The Little Hermit (Phaethornis longuemareus) is a hummingbird that is a resident breeder in north-eastern Venezuela, northern Guyana, Suriname, French Guiana and Trinidad. This lowland species occurs in various semi-open wooded habitats, e.g. mangrove, secondary forest, plantations and scrub. In Trinidad it also occurs in rainforest. It is fairly common in most of its range, and therefore listed as Least Concern by BirdLife International.
Previously, several other small hermits were considered subspecies of this species. These are the Stripe-throated Hermit (P. striigularis) of Central America and NW South America, the Minute Hermit (P. idaliae) of SE Brazil and the Black-throated Hermit (P. atrimentalis) of W. Amazonia in Colombia, Ecuador and Peru. As presently defined, the Little Hermit is monotypic.

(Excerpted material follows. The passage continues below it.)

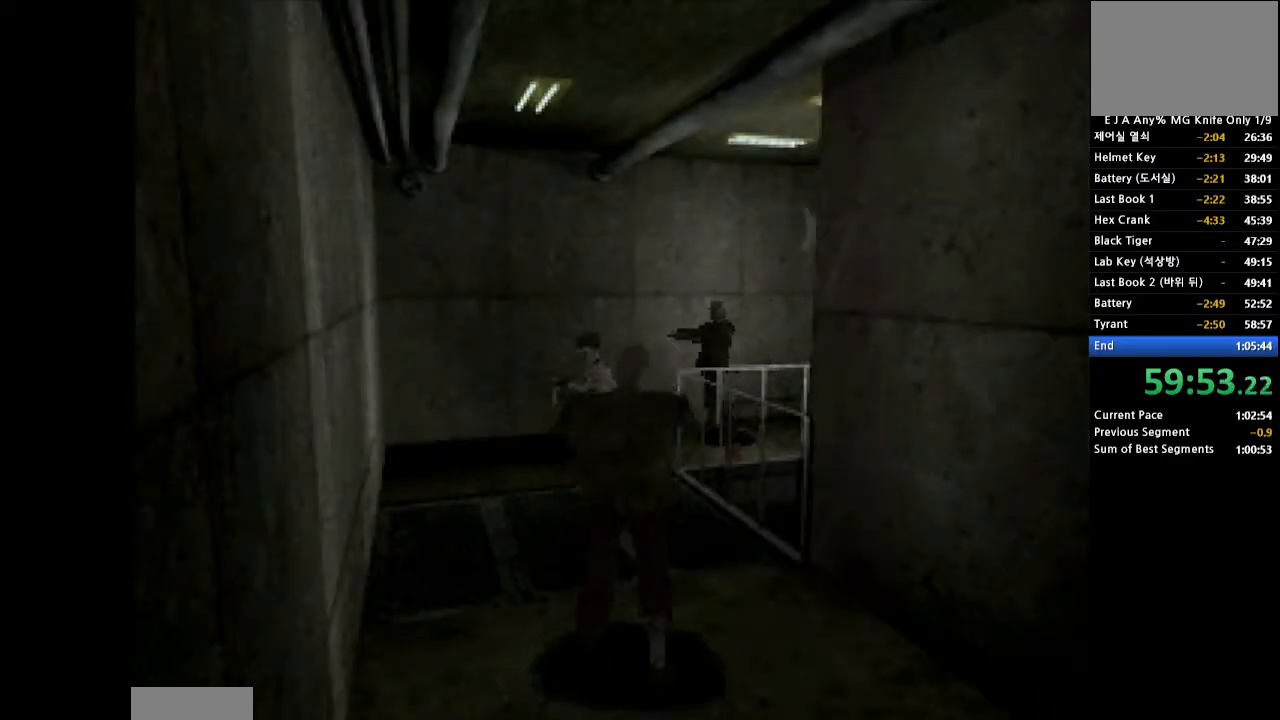
{"buttons": ["CROSS", "DPAD_UP", "DPAD_LEFT"], "events": [[83, "DPAD_LEFT", "down"]]}
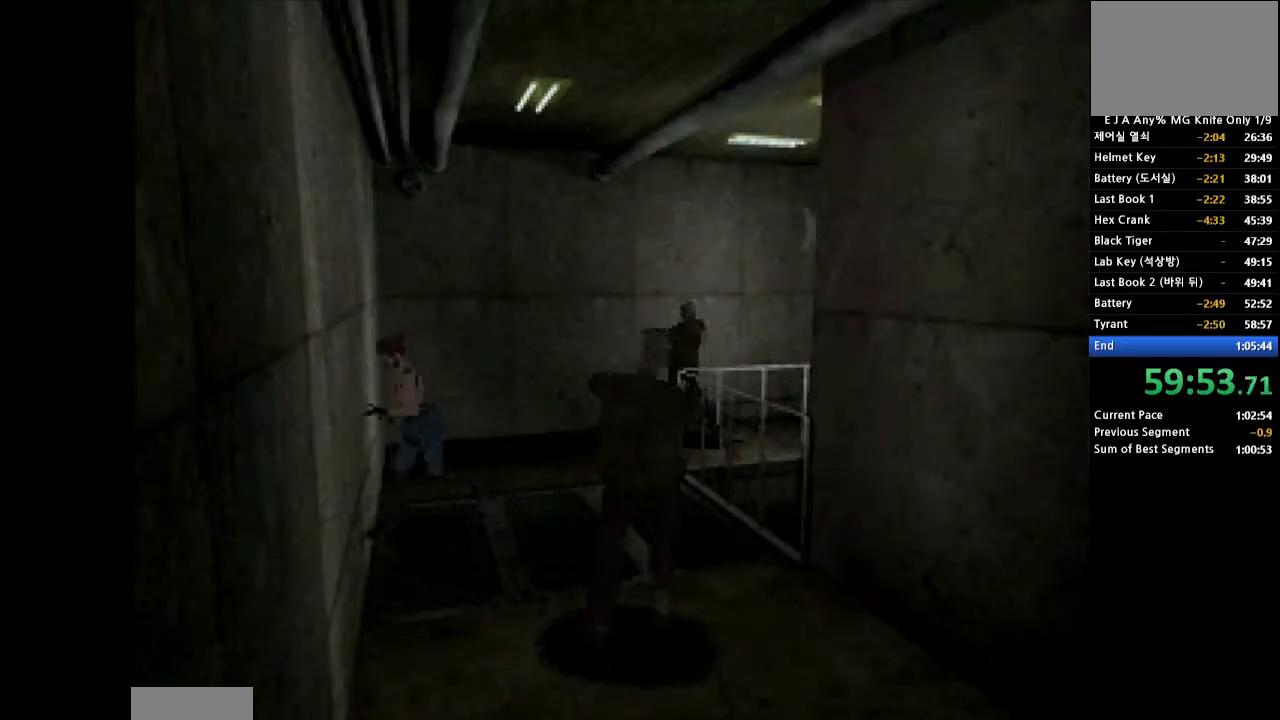
{"buttons": ["CROSS", "DPAD_UP"], "events": [[367, "DPAD_LEFT", "up"]]}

It is among the smallest hummingbirds with a total length of ca. 9 cm. (3½ in) and a weight of 2½-3½ g. (0,08-0,12 oz). It is olive-green above with orange-ochraceous uppertail coverts and underparts (the belly often is greyer). As most other hermits, it has a long decurved bill, elongated central rectrices with whitish tips and a blackish mask bordered by a whitish-buff malar and supercilium. The upper mandible is black, the lower is yellow with a black tip. The male has a slightly darker throat than the female.
The males form communal leks where they sing and flash their tails to attract the females. The song varies over its range, but typically is high, squeaky, complex and repeated again and again.
The Little Hermit lays two eggs in a conical nest suspended under a large leaf. Incubation and fledging period not reported, but probably as relatives where incubations is 14-16 days, and fledging another 20-23 days.
The food of this species is nectar, taken from a wide variety of flowers (e.g. Heliconia), and some small insects. It feeds mainly by trap-lining.